▶ Problem requirements:
Repeat the entire listing exactly as written.

▶ Data:
● ● ● ● ● ● ●
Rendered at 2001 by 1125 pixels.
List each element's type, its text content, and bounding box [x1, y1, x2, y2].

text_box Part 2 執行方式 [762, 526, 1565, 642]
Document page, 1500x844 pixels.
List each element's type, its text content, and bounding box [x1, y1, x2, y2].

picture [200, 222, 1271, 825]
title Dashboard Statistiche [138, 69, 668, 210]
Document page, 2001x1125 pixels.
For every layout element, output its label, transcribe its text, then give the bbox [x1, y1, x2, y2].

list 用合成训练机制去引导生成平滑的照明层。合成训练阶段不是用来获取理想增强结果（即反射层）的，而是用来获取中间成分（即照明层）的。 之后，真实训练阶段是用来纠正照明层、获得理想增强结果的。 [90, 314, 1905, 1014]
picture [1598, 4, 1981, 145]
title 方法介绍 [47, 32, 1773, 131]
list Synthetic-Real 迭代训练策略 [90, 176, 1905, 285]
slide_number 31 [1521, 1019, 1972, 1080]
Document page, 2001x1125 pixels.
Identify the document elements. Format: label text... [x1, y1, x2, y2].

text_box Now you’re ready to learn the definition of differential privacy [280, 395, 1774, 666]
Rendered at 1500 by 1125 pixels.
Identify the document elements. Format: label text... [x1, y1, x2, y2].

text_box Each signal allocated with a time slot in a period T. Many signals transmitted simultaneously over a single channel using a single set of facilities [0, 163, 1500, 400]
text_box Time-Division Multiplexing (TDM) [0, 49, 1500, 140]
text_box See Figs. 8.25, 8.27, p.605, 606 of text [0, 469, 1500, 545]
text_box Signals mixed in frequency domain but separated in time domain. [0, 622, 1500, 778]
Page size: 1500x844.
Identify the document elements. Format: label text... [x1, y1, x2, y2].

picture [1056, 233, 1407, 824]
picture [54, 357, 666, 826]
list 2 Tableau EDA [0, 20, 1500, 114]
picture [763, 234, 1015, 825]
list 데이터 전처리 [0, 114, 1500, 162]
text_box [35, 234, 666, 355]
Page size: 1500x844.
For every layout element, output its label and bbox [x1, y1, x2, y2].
● ● ● ● ● ● ●
▶ Response to the exercise:
Rendered at 2001 by 1125 pixels.
List each element's type, its text content, and bounding box [x1, y1, x2, y2].

text_box Part 2 執行方式 [762, 526, 1565, 642]
Document page, 1500x844 pixels.
List each element's type, its text content, and bounding box [x1, y1, x2, y2].

picture [200, 222, 1271, 825]
title Dashboard Statistiche [138, 69, 668, 210]
Document page, 2001x1125 pixels.
For every layout element, output its label, transcribe its text, then give the bbox [x1, y1, x2, y2].

list 用合成训练机制去引导生成平滑的照明层。合成训练阶段不是用来获取理想增强结果（即反射层）的，而是用来获取中间成分（即照明层）的。 之后，真实训练阶段是用来纠正照明层、获得理想增强结果的。 [90, 314, 1905, 1014]
picture [1598, 4, 1981, 145]
title 方法介绍 [47, 32, 1773, 131]
list Synthetic-Real 迭代训练策略 [90, 176, 1905, 285]
slide_number 31 [1521, 1019, 1972, 1080]
Document page, 2001x1125 pixels.
Identify the document elements. Format: label text... [x1, y1, x2, y2].

text_box Now you’re ready to learn the definition of differential privacy [280, 395, 1774, 666]
Rendered at 1500 by 1125 pixels.
Identify the document elements. Format: label text... [x1, y1, x2, y2].

text_box Each signal allocated with a time slot in a period T. Many signals transmitted simultaneously over a single channel using a single set of facilities [0, 163, 1500, 400]
text_box Time-Division Multiplexing (TDM) [0, 49, 1500, 140]
text_box See Figs. 8.25, 8.27, p.605, 606 of text [0, 469, 1500, 545]
text_box Signals mixed in frequency domain but separated in time domain. [0, 622, 1500, 778]
Page size: 1500x844.
Identify the document elements. Format: label text... [x1, y1, x2, y2].

picture [1056, 233, 1407, 824]
picture [54, 357, 666, 826]
list 2 Tableau EDA [0, 20, 1500, 114]
picture [763, 234, 1015, 825]
list 데이터 전처리 [0, 114, 1500, 162]
text_box [35, 234, 666, 355]
Page size: 1500x844.
For every layout element, output its label and bbox [x1, y1, x2, y2].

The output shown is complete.